Marin Antoine, Pothier Joël, Zimmermann Karel, Gibrat Jean-François
Mathématique, Informatique et Génome, Centre de Recherche de Versailles, INRA, Route de St Cyr, 78026 Versailles, Cedex, France.
Proteins. 2002 Dec 1;49(4):493-509. doi: 10.1002/prot.10231.
To assess the reliability of fold assignments to protein sequences, we developed a fold recognition method called FROST (Fold Recognition-Oriented Search Tool) based on a series of filters and a database specifically designed as a benchmark for this new method under realistic conditions. This benchmark database consists of proteins for which there exists, at least, another protein with an extensively similar 3D structure in a database of representative 3D structures (i.e., more than 65% of the residues in both proteins can be structurally aligned). Because the testing of our method must be carried out under conditions similar to those of real fold recognition experiments, no protein pair with sequence similarity detectable using standard sequence comparison methods such as FASTA is included in the benchmark database. While using FROST, we achieved a coverage of 60% for a rate of error of 1%. To obtain a baseline for our method, we used PSI-BLAST and 3D-PSSM. Under the same conditions, for a 1% error rate, coverages for PSI-BLAST and 3D-PSSM were 33 and 56%, respectively.
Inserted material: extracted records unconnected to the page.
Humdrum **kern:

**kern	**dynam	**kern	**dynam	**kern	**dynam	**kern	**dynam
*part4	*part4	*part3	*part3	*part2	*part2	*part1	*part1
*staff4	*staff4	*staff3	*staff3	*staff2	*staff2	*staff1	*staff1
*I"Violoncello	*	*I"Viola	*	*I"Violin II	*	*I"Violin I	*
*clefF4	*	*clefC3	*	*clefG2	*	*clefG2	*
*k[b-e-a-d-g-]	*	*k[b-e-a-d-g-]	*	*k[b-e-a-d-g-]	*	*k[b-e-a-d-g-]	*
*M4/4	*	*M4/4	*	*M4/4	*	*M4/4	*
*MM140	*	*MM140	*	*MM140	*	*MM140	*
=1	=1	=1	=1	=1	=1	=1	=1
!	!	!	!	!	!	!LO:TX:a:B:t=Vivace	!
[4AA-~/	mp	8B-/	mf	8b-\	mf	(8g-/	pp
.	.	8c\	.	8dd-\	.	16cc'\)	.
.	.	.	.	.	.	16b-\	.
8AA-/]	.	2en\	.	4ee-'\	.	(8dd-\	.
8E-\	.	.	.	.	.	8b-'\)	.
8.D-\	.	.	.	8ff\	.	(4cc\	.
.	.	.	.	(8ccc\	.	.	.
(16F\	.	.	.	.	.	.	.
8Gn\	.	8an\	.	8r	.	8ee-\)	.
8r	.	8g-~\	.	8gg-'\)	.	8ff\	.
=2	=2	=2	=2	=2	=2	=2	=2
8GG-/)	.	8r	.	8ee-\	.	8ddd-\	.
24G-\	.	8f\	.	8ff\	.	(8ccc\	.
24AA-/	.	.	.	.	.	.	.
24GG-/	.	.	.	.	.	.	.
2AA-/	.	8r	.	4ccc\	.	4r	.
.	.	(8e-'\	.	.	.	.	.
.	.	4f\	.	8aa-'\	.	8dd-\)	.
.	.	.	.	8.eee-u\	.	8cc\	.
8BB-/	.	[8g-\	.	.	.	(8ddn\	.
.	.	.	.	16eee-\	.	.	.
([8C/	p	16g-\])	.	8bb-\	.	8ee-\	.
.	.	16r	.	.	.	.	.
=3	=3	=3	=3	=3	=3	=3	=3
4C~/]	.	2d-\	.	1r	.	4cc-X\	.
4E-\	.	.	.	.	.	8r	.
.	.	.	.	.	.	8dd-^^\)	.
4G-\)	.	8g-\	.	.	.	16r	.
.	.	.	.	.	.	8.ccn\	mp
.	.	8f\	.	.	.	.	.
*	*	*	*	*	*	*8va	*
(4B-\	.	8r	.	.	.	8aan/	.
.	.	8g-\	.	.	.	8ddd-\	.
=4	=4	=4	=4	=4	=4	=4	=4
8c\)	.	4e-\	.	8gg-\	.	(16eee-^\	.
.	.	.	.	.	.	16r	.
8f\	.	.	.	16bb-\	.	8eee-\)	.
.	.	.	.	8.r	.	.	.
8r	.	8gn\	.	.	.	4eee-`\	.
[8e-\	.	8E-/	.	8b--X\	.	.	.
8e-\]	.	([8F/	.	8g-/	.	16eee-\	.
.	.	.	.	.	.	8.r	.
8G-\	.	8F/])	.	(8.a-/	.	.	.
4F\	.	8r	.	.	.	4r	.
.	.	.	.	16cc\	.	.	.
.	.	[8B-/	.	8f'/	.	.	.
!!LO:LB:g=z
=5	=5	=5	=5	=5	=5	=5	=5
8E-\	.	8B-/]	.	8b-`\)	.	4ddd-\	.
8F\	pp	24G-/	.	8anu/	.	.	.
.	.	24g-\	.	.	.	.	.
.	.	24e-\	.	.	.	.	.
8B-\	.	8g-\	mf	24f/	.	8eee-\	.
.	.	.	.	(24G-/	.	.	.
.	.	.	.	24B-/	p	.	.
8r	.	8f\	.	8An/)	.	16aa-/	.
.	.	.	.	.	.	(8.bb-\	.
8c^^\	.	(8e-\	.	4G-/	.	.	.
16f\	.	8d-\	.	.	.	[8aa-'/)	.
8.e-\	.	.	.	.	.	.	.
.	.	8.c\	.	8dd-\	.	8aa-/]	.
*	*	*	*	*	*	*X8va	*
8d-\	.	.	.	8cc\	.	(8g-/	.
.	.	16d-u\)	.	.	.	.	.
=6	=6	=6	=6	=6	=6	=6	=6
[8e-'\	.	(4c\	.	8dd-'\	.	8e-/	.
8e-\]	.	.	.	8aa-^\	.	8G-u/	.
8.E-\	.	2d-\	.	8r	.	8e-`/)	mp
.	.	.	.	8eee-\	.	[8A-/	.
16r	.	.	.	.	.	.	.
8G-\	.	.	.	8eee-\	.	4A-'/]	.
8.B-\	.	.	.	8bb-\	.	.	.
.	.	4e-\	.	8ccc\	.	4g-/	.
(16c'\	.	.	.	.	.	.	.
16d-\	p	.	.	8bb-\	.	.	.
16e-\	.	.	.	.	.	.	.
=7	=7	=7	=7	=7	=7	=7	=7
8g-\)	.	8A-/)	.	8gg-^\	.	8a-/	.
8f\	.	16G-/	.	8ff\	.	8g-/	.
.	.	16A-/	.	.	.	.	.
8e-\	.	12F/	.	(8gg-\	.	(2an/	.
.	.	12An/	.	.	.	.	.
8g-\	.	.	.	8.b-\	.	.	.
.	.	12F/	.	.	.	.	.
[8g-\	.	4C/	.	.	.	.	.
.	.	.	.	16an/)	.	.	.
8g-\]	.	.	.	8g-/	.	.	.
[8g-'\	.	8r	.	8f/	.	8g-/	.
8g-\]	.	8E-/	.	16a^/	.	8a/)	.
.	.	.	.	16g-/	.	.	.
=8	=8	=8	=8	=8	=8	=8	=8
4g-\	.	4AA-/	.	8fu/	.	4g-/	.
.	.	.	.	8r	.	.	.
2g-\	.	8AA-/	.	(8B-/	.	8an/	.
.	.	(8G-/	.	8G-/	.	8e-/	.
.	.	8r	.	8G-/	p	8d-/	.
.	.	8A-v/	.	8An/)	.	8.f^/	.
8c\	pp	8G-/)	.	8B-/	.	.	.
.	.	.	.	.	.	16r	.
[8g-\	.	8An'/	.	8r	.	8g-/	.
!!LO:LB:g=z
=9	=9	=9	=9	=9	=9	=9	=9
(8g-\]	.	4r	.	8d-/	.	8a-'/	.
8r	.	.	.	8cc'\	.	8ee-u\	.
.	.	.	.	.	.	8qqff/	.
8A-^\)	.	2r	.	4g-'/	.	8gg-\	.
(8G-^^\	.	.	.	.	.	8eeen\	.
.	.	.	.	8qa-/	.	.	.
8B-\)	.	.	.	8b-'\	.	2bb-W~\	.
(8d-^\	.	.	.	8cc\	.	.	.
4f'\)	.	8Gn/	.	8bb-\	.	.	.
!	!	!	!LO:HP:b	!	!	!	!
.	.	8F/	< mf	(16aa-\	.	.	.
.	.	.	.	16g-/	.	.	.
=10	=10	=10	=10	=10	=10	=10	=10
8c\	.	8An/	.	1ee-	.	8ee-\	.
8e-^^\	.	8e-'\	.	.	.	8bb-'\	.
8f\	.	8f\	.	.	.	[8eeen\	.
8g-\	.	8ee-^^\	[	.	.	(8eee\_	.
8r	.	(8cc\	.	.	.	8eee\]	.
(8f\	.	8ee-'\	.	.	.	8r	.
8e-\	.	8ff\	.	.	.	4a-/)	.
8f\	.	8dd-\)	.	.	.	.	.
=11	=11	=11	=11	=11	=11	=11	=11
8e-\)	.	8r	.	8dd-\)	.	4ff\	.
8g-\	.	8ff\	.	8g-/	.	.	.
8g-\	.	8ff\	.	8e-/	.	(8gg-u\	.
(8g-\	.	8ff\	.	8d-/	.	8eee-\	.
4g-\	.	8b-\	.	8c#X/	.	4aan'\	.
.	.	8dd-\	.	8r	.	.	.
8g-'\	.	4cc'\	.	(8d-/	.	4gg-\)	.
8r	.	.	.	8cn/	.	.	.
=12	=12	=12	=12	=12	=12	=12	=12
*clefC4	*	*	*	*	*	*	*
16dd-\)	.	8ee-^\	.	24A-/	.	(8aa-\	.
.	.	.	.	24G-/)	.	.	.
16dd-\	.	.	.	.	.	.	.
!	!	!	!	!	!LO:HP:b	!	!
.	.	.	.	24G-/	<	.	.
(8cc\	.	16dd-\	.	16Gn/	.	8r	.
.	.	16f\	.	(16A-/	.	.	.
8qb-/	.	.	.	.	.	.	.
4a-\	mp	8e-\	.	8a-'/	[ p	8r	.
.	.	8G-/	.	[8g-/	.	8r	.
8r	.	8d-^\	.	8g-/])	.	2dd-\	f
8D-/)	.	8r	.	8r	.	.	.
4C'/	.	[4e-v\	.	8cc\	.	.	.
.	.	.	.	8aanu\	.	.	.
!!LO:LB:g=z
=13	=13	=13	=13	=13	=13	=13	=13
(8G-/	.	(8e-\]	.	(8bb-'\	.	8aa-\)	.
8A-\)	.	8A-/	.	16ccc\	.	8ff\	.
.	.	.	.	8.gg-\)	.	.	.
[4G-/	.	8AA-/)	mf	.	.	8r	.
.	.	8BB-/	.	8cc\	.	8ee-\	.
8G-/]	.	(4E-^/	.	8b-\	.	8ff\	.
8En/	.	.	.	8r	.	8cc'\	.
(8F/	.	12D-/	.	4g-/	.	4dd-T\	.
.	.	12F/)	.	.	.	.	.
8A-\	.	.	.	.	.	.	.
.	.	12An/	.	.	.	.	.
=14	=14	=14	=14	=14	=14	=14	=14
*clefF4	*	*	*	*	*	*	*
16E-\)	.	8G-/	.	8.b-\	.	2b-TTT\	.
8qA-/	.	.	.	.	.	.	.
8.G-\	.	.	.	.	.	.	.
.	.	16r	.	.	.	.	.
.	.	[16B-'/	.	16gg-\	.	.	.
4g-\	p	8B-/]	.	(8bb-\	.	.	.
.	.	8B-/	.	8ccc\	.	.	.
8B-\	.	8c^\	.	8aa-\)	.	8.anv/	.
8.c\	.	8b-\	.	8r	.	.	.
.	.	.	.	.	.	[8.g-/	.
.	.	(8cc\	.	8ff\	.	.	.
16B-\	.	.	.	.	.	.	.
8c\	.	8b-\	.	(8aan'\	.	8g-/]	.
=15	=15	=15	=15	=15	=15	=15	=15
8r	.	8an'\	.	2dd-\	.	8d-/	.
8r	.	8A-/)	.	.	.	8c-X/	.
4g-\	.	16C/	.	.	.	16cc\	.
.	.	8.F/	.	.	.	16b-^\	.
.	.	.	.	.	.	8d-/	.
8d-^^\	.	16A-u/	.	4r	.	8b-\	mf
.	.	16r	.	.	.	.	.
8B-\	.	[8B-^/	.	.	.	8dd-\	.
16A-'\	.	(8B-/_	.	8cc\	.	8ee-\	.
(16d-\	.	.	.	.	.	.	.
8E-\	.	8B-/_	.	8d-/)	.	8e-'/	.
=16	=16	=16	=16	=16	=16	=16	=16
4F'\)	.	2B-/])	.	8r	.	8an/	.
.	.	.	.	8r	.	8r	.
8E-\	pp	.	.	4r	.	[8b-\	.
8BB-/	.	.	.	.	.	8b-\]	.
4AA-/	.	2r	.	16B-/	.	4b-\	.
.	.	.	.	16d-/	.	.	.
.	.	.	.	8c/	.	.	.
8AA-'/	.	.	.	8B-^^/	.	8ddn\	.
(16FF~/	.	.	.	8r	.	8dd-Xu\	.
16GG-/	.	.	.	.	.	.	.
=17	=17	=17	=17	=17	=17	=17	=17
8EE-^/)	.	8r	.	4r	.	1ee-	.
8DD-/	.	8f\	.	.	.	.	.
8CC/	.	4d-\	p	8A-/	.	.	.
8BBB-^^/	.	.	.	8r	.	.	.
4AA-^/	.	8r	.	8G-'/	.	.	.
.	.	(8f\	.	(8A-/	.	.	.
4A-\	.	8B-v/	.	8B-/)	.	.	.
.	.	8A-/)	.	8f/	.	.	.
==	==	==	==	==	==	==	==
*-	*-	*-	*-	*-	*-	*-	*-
为了评估蛋白质序列折叠分配的可靠性,我们基于一系列筛选器和一个在实际条件下专门为此新方法设计的基准数据库,开发了一种名为FROST(面向折叠识别的搜索工具)的折叠识别方法。该基准数据库由这样一些蛋白质组成:在一个代表性三维结构数据库中,至少存在另一种具有广泛相似三维结构的蛋白质(即两种蛋白质中超过65%的残基可进行结构比对)。由于我们方法的测试必须在与实际折叠识别实验相似的条件下进行,因此基准数据库中不包括使用诸如FASTA等标准序列比较方法可检测到序列相似性的蛋白质对。使用FROST时,对于1%的错误率,我们实现了60%的覆盖率。为了获得我们方法的基线,我们使用了PSI-BLAST和3D-PSSM。在相同条件下,对于1%的错误率,PSI-BLAST和3D-PSSM的覆盖率分别为33%和56%。